The Vermont Supreme Court reversed, finding that the extent of the use “must be proved not with absolute precision, but only as to the general outlines consistent with the pattern of use throughout the prescriptive period.” Id. at 158. The Supreme Court’s analysis persuasively demonstrated that its conclusion was consistent with similar cases from other jurisdictions and the Restatement of Property. See, e.g., O’Brien v. Hamilton, 15 Mass. App. Ct. 960 (1983)(extent of easement is measured by general pattern formed by the adverse use); Restatement of Property §477 (1944); see also Ventres v. Goodspeed Airport, LLC, 275 Conn. 105, 124 (2005)(use leading to prescriptive easement must define its bounds with reasonable certainty) and cases cited therein in fn. 23; Concerned Citizens of Brunswick County Taxpayers Ass’n. v. State ex rel. Rhodes, 329 N.C. 37 (1991)(use of roadway need not be confined to a definite and specific line of travel but rather there must be a “substantial identity” of traveled way claimed).

Irrespective of whether New York were to adopt the “pattern of use,” “substantial identity,” or “definite line of travel” test, Bedik has set forth sufficient evidence to establish its right to the claimed easement. It produced an eyewitness attesting to the consistent pattern of travel utilized by the delivery trucks with only slight deviations and evidence delineating this pattern was introduced.
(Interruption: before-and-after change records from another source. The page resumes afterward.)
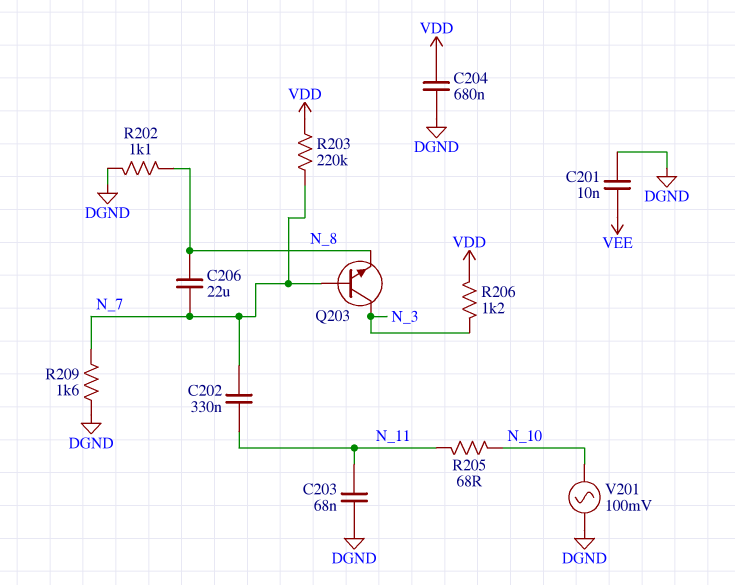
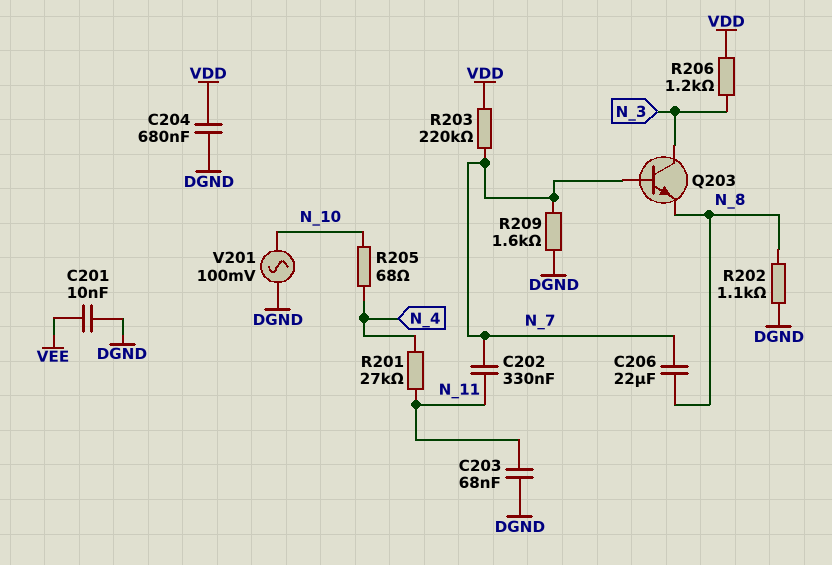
R201: none -> 27k (N_4, N_11)
R205: 68 (N_10, N_11) -> 68 (N_4, N_10)

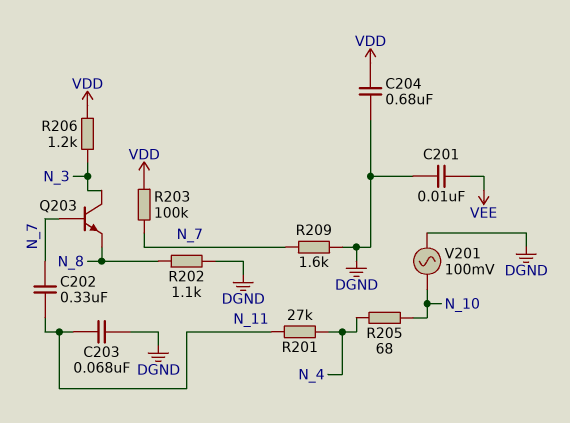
C206: 22uF (N_7, N_8) -> none
R203: 220k (N_7, VDD) -> 100k (N_7, VDD)

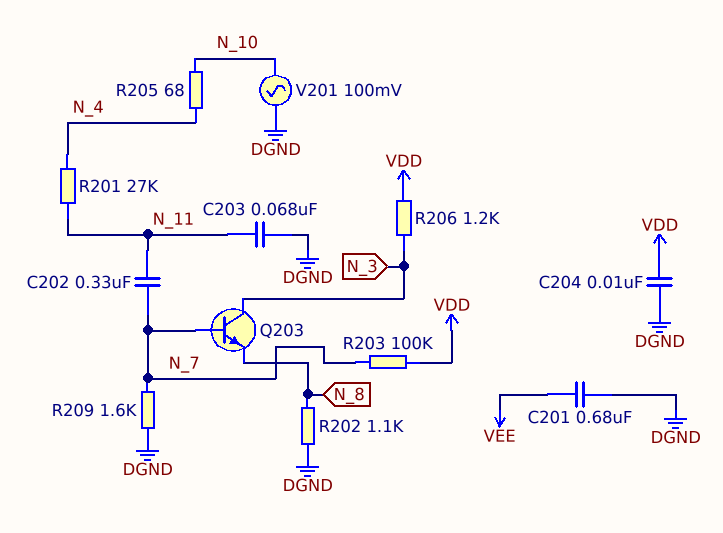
C201: 10nF (DGND, VEE) -> 680nF (DGND, VEE)
C204: 680nF (DGND, VDD) -> 10nF (DGND, VDD)

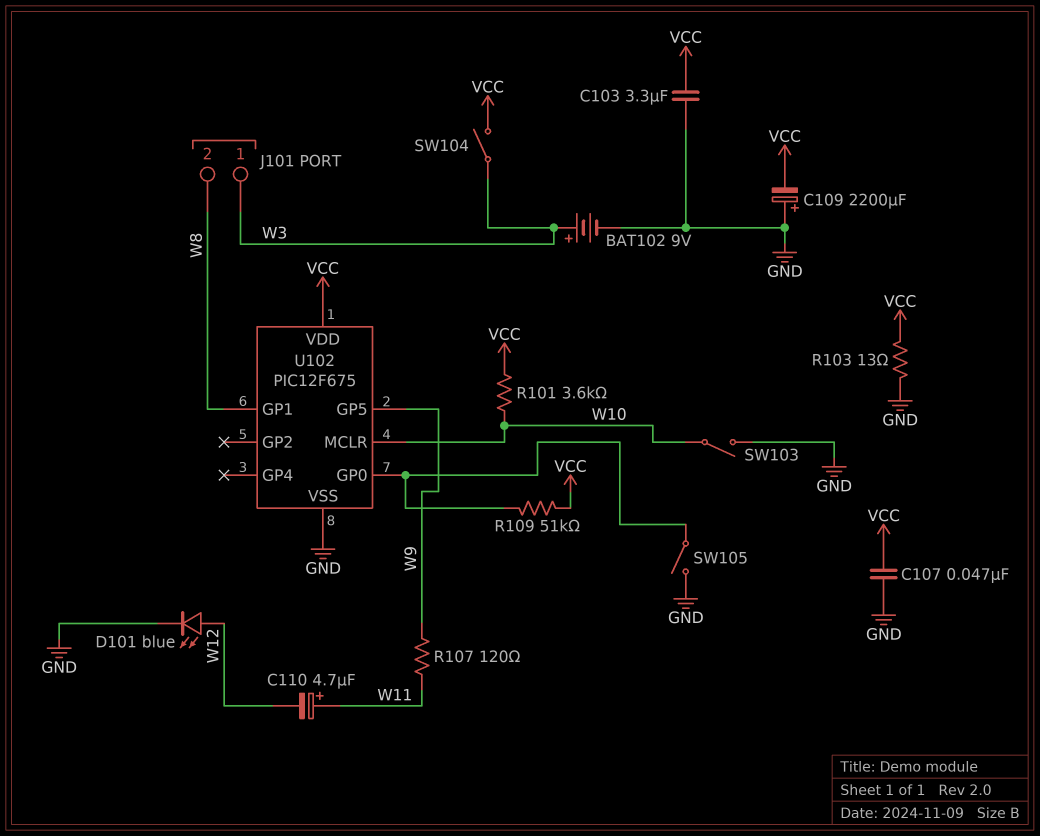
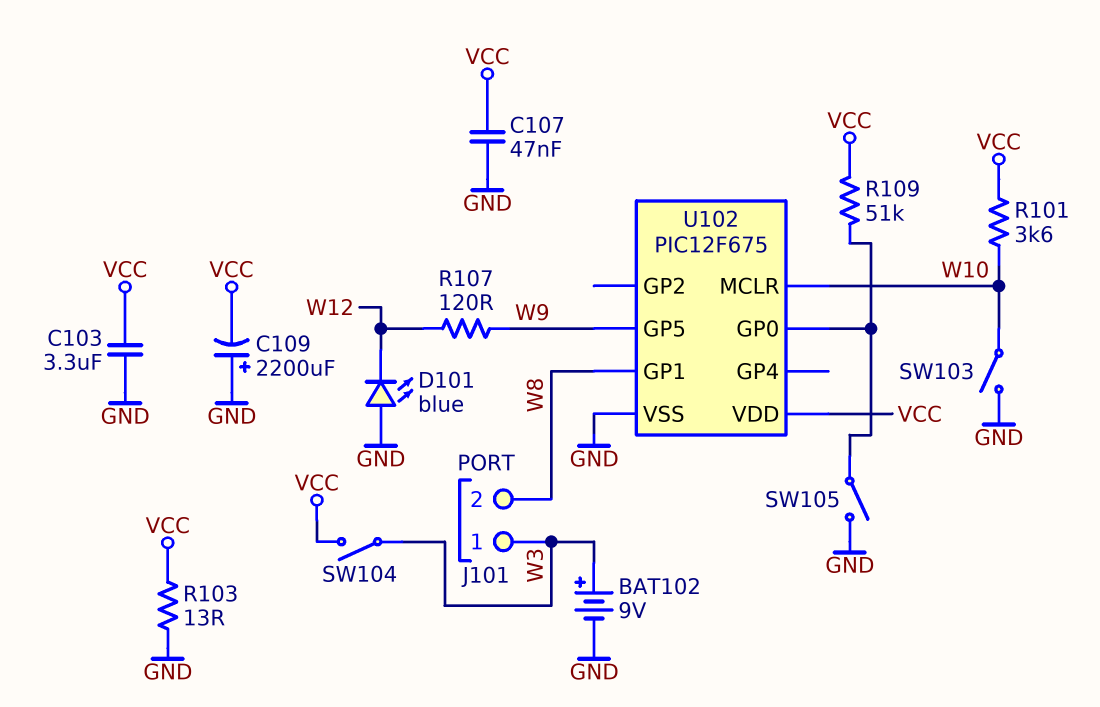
C110: 4.7uF (plus W11, minus W12) -> none
D101: LED blue (A W12, K GND) -> LED blue (A GND, K W12)
R107: 120 (W9, W11) -> 120 (W9, W12)

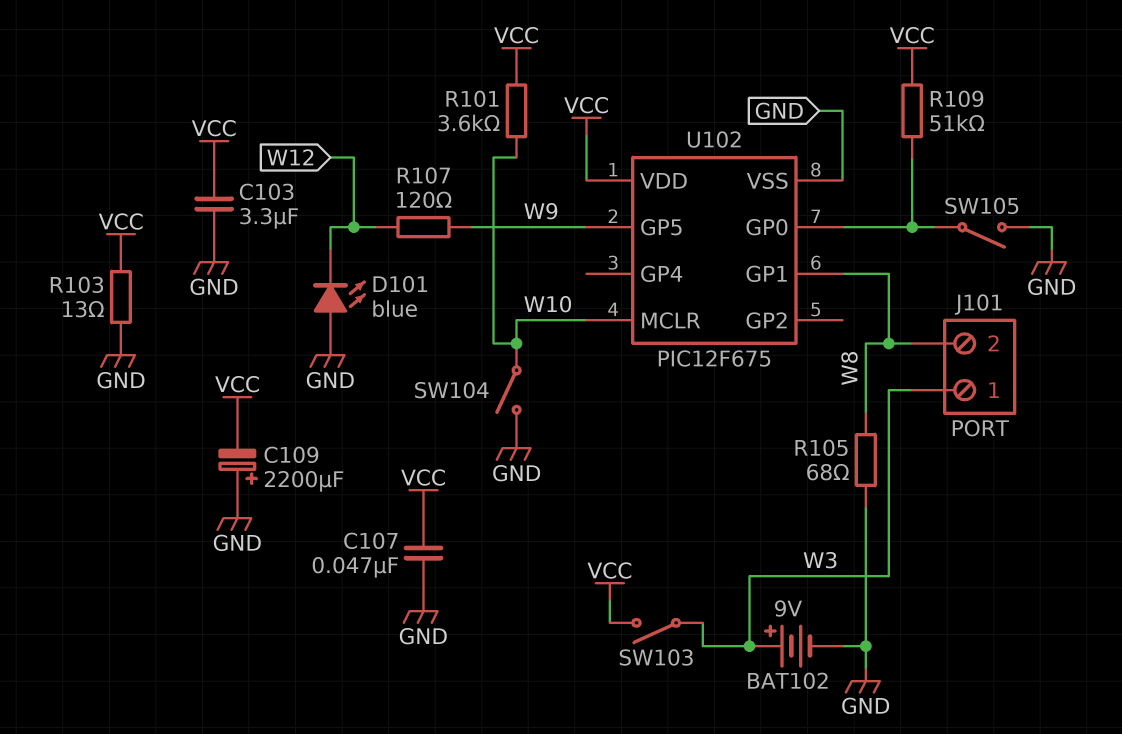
R105: none -> 68 (GND, W8)
SW103: switch (GND, W10) -> switch (VCC, W3)
SW104: switch (VCC, W3) -> switch (GND, W10)

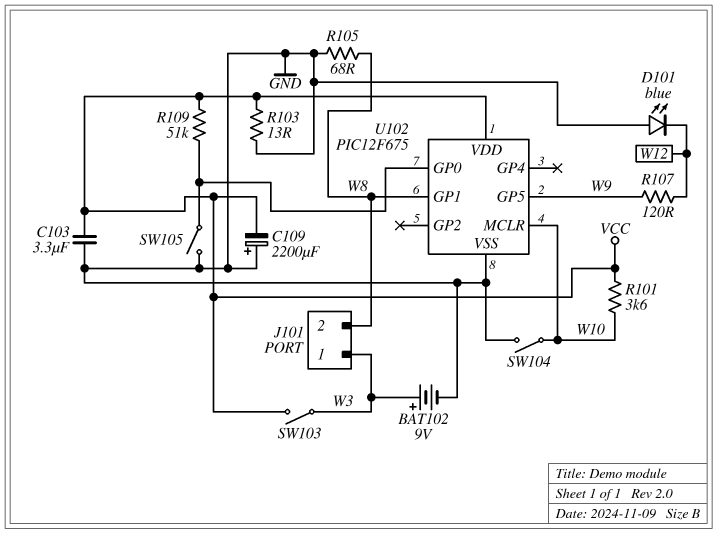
C107: 47nF (GND, VCC) -> none

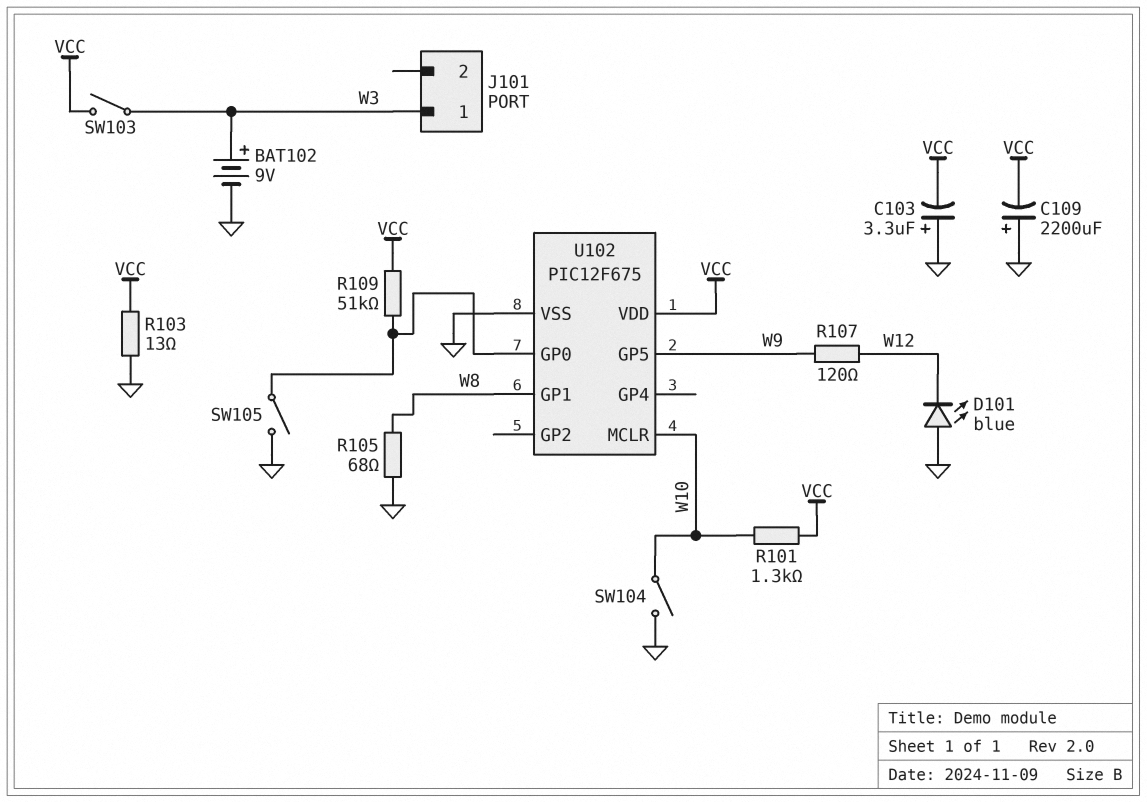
C103: 3.3uF (GND, VCC) -> 3.3uF (plus GND, minus VCC)
J101 pin 2: W8 -> none
R101: 3.6k (VCC, W10) -> 1.3k (VCC, W10)

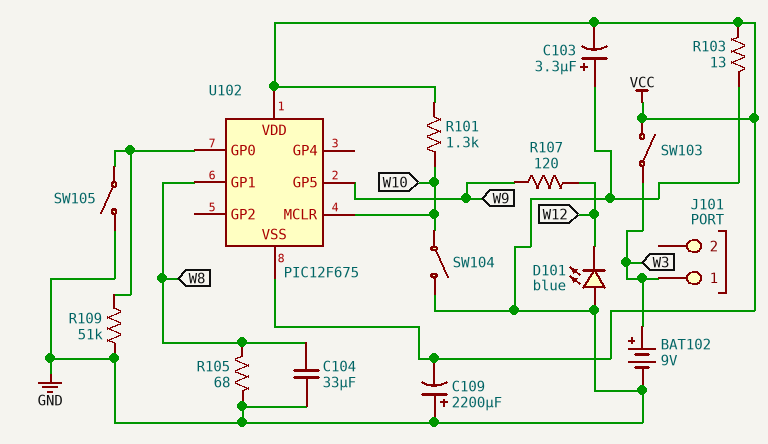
C104: none -> 33uF (GND, W8)
R109: 51k (U102/GP0, VCC) -> 51k (GND, U102/GP0)
U102 pin VSS: GND -> VCC

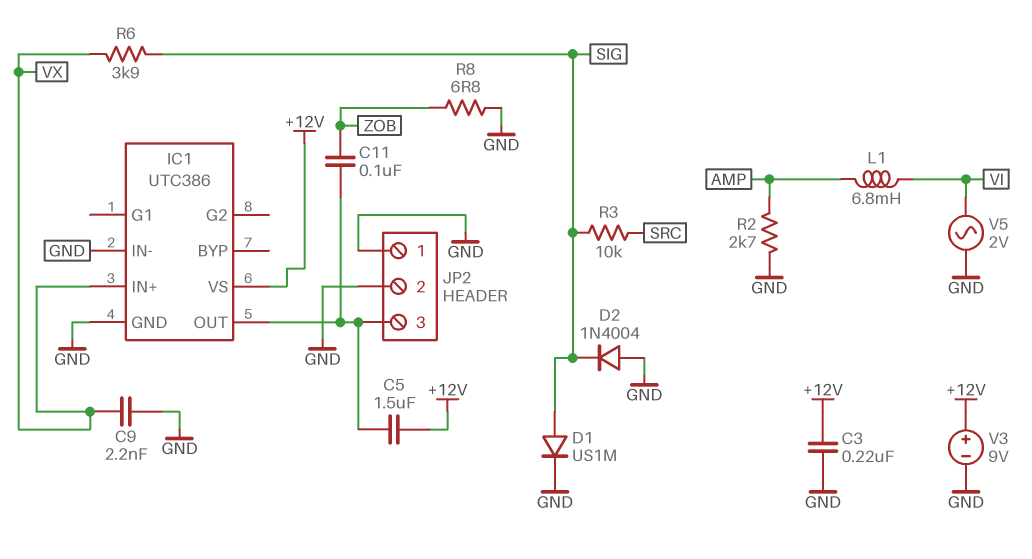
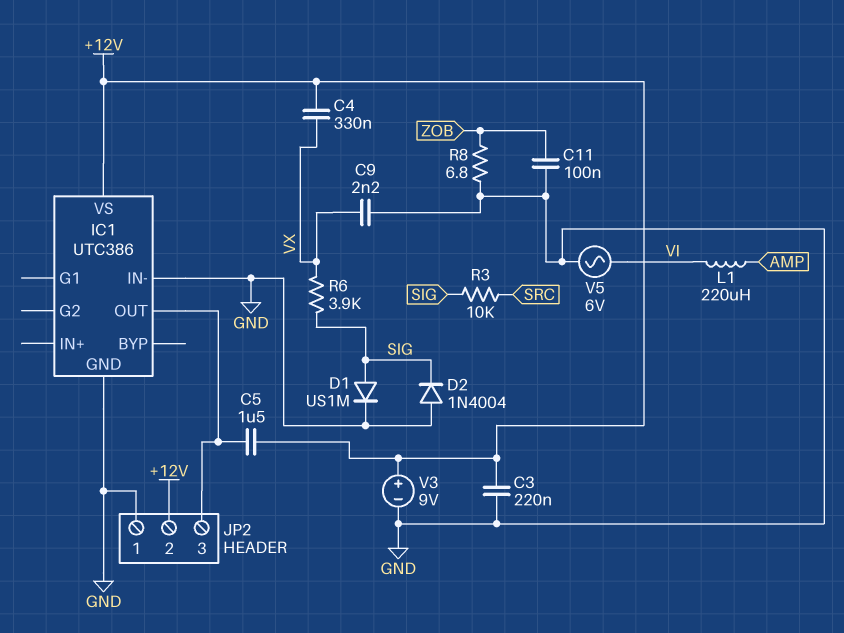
C4: none -> 330nF (+12V, VX)
C11: 100nF (IC1/OUT, ZOB) -> 100nF (GND, ZOB)
IC1 pin IN+: VX -> none
JP2 pin 2: GND -> +12V
L1: 6.8mH (AMP, VI) -> 220uH (AMP, VI)
R2: 2.7k (AMP, GND) -> none
V5: AC 2V (GND, VI) -> AC 6V (GND, VI)

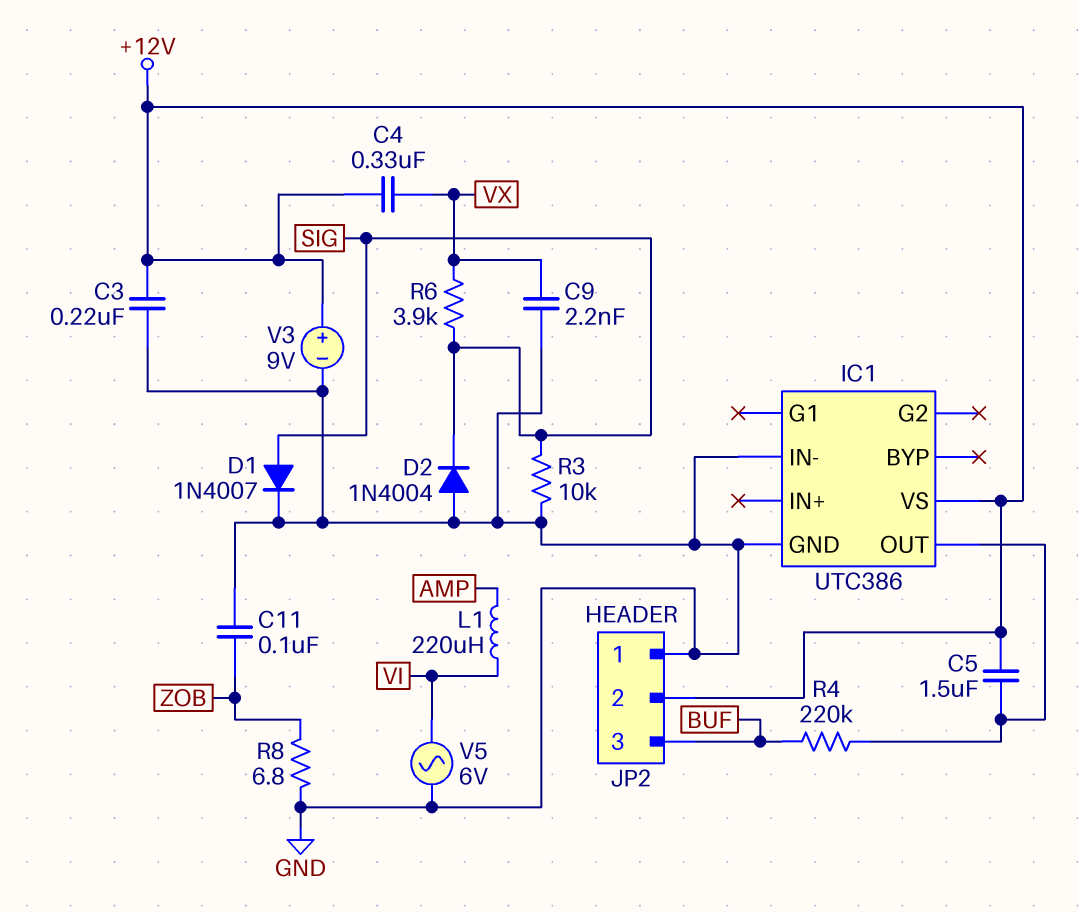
D1: diode US1M (A SIG, K GND) -> diode 1N4007 (A SIG, K GND)
JP2 pin 3: IC1/OUT -> BUF
R3: 10k (SIG, SRC) -> 10k (GND, SIG)
R4: none -> 220k (BUF, IC1/OUT)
For sure, Bedik does not help its cause by submitting diagrams with varying descriptions of its claimed easement. But the discrepancies—while significant to HRH because every foot of property burdened could affect its desire to proceed with submitted and approved development plans—are not substantial given the overall size of the vacant lot in question. Furthermore, some discrepancies were explained by Spinello as emanating from his inclusion in certain diagrams of additional space to provide a cushion for less-skilled drivers and for convenience. This court will not include such additional space as part of the prescriptive easement. While some variation of the trucks’ actual use of the vacant lot is explainable and acceptable, the touchstone remains that the easement is limited to actual use. Furthermore, given the varying paths used by the trucks, equity dictates in these circumstances that the right-of-way be limited to the area necessary for the purpose of the easement. See Ledlley v. D.J. & N.A. Management, Ltd., 228 A.D.2d 482 (2d Dept. 1996). Spinello testified that he observed trucks successfully accessing and leaving the loading bays utilizing the easement area reflected in Exhibit I. Trucks were also able to successfully navigate the area utilizing an eastern boundary of 78 feet as reflected in Exhibit D. These are the least intrusive uses of HRH’s land and, therefore, are the appropriate dimensions of the easement. Plaintiff is to submit a judgment on notice."